> DIRECTIONS FOR THIS TASK
Provide again, from the entries below, every line from the one containing "X022452Y011996D03*" through the one containing "X011799Y007902D03*", exactly as written, and no other line.

Segment Start: INPUT

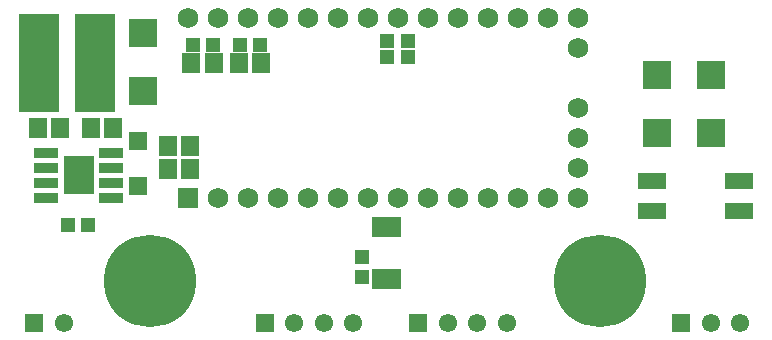
<source format=gts>
G75*
G70*
%OFA0B0*%
%FSLAX24Y24*%
%IPPOS*%
%LPD*%
%AMOC8*
5,1,8,0,0,1.08239X$1,22.5*
%
%ADD10R,0.0198X0.0651*%
%ADD11R,0.0830X0.0320*%
%ADD12R,0.1030X0.1300*%
%ADD13R,0.0592X0.0671*%
%ADD14R,0.1379X0.3308*%
%ADD15R,0.0631X0.0631*%
%ADD16R,0.0930X0.0970*%
%ADD17R,0.0474X0.0513*%
%ADD18R,0.0680X0.0680*%
%ADD19C,0.0680*%
%ADD20R,0.0513X0.0474*%
%ADD21R,0.0950X0.0552*%
%ADD22R,0.0611X0.0611*%
%ADD23C,0.0611*%
%ADD24C,0.3080*%
D10*
X013031Y005225D03*
X013228Y005225D03*
X013425Y005225D03*
X013622Y005225D03*
X013818Y005225D03*
X013818Y006957D03*
X013622Y006957D03*
X013425Y006957D03*
X013228Y006957D03*
X013031Y006957D03*
D11*
X004256Y007923D03*
X004256Y008423D03*
X004256Y008923D03*
X004256Y009423D03*
X002066Y009423D03*
X002066Y008923D03*
X002066Y008423D03*
X002066Y007923D03*
D12*
X003161Y008673D03*
D13*
X003574Y010248D03*
X004322Y010248D03*
X002551Y010248D03*
X001803Y010248D03*
X006133Y009658D03*
X006881Y009658D03*
X006881Y008870D03*
X006133Y008870D03*
X006921Y012414D03*
X007669Y012414D03*
X008496Y012414D03*
X009244Y012414D03*
D14*
X003692Y012414D03*
X001842Y012414D03*
D15*
X005129Y009815D03*
X005129Y008319D03*
D16*
X005307Y011477D03*
X005307Y013397D03*
X022452Y011996D03*
X024224Y011996D03*
X024224Y010076D03*
X022452Y010076D03*
D17*
X014126Y012610D03*
X014126Y013142D03*
X013456Y013142D03*
X013456Y012610D03*
X003484Y007020D03*
X002814Y007020D03*
X012610Y005957D03*
X012610Y005288D03*
D18*
X006799Y007902D03*
D19*
X007799Y007902D03*
X008799Y007902D03*
X009799Y007902D03*
X010799Y007902D03*
X011799Y007902D03*
X012799Y007902D03*
X013799Y007902D03*
X014799Y007902D03*
X015799Y007902D03*
X016799Y007902D03*
X017799Y007902D03*
X018799Y007902D03*
X019799Y007902D03*
X019799Y008902D03*
X019799Y009902D03*
X019799Y010902D03*
X019799Y012902D03*
X019799Y013902D03*
X018799Y013902D03*
X017799Y013902D03*
X016799Y013902D03*
X015799Y013902D03*
X014799Y013902D03*
X013799Y013902D03*
X012799Y013902D03*
X011799Y013902D03*
X010799Y013902D03*
X009799Y013902D03*
X008799Y013902D03*
X007799Y013902D03*
X006799Y013902D03*
D20*
X006960Y013004D03*
X007629Y013004D03*
X008535Y013004D03*
X009204Y013004D03*
D21*
X022275Y008477D03*
X022275Y007492D03*
X025189Y007492D03*
X025189Y008477D03*
D22*
X001685Y003752D03*
X009362Y003752D03*
X014480Y003752D03*
X023240Y003752D03*
D23*
X024224Y003752D03*
X025208Y003752D03*
X017433Y003752D03*
X016448Y003752D03*
X015464Y003752D03*
X012314Y003752D03*
X011330Y003752D03*
X010346Y003752D03*
X002669Y003752D03*
D24*
X005523Y005130D03*
X020523Y005130D03*
M02*

</source>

Segment End: INPUT

> TASK RESPONSE
X022452Y011996D03*
X024224Y011996D03*
X024224Y010076D03*
X022452Y010076D03*
D17*
X014126Y012610D03*
X014126Y013142D03*
X013456Y013142D03*
X013456Y012610D03*
X003484Y007020D03*
X002814Y007020D03*
X012610Y005957D03*
X012610Y005288D03*
D18*
X006799Y007902D03*
D19*
X007799Y007902D03*
X008799Y007902D03*
X009799Y007902D03*
X010799Y007902D03*
X011799Y007902D03*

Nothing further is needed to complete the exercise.